United States v. Cleveland, 15 U.S.C.M.A. 213, 216, 35 C.M.R. 185,188 (1965). Quoting from Parker, supra, the Cleveland Court also noted that: “An accused is entitled to have his sentence as well as his guilt adjudged by court members who are uninfluenced by predetermined and fixed ideas”. Id. at 188.

In 1975, a case was reversed because review revealed that a member had “an inelastic attitude toward the imposition of a punitive discharge which was based solely on the nature of the crime”. United States v. Karnes, 1 M.J. 92, 94 (C.M.A.1975). As to the impact that extenuating and mitigating evidence would have on his determination of a sentence, the member in Karnes had said on voir dire that it was not impossible that something would cause him to change his mind on the imposition of a punitive discharge but that “I just can’t imagine what it would be”. Id. at 94.

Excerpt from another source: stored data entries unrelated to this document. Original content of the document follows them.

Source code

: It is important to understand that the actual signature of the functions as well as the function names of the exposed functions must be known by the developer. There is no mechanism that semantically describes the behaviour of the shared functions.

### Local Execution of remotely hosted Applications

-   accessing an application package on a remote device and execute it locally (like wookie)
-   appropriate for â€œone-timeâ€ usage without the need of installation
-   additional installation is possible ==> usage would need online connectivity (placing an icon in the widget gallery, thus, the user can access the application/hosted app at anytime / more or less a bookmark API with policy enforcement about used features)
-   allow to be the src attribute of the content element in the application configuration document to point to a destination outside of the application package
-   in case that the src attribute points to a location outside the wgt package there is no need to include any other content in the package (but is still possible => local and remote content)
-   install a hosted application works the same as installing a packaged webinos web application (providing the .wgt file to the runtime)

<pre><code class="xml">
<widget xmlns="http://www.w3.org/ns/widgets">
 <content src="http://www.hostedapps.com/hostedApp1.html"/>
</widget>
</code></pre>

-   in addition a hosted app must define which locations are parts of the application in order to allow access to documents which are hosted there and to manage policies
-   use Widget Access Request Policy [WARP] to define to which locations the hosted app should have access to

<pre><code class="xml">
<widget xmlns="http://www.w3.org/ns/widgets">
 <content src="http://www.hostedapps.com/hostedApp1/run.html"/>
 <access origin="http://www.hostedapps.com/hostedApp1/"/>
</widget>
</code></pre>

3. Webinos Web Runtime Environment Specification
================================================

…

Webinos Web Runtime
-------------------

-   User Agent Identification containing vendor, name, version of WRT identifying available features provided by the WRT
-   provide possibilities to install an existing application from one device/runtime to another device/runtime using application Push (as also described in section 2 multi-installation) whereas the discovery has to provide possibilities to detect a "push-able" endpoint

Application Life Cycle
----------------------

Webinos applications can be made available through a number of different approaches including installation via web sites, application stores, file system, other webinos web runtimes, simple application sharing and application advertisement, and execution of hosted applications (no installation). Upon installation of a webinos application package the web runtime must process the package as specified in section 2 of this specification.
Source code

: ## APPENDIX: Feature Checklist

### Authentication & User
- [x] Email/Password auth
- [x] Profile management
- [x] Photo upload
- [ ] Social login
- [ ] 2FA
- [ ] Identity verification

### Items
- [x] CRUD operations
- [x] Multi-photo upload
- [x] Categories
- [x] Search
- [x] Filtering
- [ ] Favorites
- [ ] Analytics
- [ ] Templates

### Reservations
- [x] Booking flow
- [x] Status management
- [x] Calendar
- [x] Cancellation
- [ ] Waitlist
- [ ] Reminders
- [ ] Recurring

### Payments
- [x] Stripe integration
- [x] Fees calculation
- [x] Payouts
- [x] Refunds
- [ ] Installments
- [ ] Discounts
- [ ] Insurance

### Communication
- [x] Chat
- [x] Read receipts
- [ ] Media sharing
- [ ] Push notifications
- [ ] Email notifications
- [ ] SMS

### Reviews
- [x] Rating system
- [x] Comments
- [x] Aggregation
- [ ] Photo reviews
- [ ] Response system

The Court of Military Appeals, in another case decided in 1975, reversed a conviction because of what it concluded was an “inelastic attitude” on the part of a member. Examination of the questions posed by trial defense counsel and the member’s replies in United States v. Cosgrove, 1 M.J. 199 (C.M.A.1975), reveals a clever semantical selection by the defense counsel; the verbs used [624]*624in the questions he posed to the member were “feel”, “should” and “indicated”. The member was judged to possess an inelastic mind because he responded affirmatively to questions “Do you feel that in any case involving LSD . . . discharge should be awarded?” and “If we present no facts in mitigation . . . would your feeling be that some sort of punitive discharge is indicated?” Id. The member had apparently never stated that discharge was necessary, essential or mandatory for the maintenance of discipline; rather, he replied to questions addressing his “feeling” and “in-dicatpons]”.

Given Karnes and Cosgrove, this Court recently reversed a conviction because of voir dire admissions indicating a sentencing bias by a court member. In that case, however, the potential member had been questioned on the sentence in unambiguous terms employing words such as “should never be allowed to stay” and “must receive [a punitive discharge]”. United States v. Goodman, 3 M.J. 1106 (N.C.M.R.1977).

We believe that some forums may have been too quick to find “inelasticity”. The phrase “inelastic attitude” falls trippingly from the tongue; it has secured a charmed niche in legal phraseology. To be truly descriptive, inelastic should mean “rigid”, “unyielding” or “inflexible”. WEBSTER’S THIRD NEW INTERNATIONAL DICTIONARY (3d Ed. 1971). More recently, the Court of Military Appeals has said that “a mere predisposition to adjudge some punishment upon conviction is not, standing alone, sufficient to disqualify a member. Rather, the test is whether the member’s attitude is of such a nature that he will not yield to the evidence presented and the judge’s instructions.” United States v. McGowan, 7 M.J. 205, 206 (C.M.A.1979). In affirming the judge’s denial of the challenge, the Court distinguished McGowan from Cosgrove and Karnes, supra, in that McGowan’s member merely favored some punishment without specifying a punitive discharge.